## Exercise directions:
"oriented" is the word to look for; copy each line of the listing where it occurs.
▽
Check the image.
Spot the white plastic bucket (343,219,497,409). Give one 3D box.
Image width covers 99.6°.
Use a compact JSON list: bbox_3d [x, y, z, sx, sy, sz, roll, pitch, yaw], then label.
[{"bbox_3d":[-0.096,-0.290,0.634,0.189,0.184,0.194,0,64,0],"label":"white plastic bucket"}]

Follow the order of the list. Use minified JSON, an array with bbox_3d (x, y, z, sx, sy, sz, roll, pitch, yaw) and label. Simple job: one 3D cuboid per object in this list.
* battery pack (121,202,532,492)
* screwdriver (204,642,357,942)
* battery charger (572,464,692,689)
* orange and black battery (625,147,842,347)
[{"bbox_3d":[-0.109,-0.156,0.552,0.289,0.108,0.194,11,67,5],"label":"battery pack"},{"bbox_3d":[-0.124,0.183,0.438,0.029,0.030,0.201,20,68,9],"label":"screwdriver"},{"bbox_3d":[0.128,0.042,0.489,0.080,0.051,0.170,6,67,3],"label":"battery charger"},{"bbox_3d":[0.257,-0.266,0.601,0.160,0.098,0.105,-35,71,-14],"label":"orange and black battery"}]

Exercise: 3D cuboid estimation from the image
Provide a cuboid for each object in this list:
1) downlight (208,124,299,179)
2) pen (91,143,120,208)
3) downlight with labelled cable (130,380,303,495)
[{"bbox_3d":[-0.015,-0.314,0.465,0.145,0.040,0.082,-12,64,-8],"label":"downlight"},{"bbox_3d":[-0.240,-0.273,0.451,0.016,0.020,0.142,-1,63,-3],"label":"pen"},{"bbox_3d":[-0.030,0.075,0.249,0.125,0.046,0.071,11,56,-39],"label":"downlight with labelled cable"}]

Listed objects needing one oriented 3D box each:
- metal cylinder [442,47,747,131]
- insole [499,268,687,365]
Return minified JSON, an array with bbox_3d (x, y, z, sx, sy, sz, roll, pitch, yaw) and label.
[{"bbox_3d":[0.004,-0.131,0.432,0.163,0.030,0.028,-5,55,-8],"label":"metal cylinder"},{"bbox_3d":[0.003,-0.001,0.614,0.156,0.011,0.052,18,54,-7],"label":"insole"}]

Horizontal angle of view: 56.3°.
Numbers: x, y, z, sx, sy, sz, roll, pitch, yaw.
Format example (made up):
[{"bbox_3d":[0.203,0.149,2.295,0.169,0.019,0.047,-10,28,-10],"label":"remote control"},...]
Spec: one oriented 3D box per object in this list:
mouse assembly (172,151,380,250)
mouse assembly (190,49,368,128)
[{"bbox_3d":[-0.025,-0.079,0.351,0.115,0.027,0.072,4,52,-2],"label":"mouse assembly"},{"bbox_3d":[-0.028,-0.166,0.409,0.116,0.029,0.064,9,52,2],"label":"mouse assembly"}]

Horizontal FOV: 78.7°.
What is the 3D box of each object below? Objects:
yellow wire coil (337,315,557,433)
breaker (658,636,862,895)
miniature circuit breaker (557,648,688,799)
△
## Final answer:
Listed objects needing one oriented 3D box each:
Spec: one oriented 3D box per object in this list:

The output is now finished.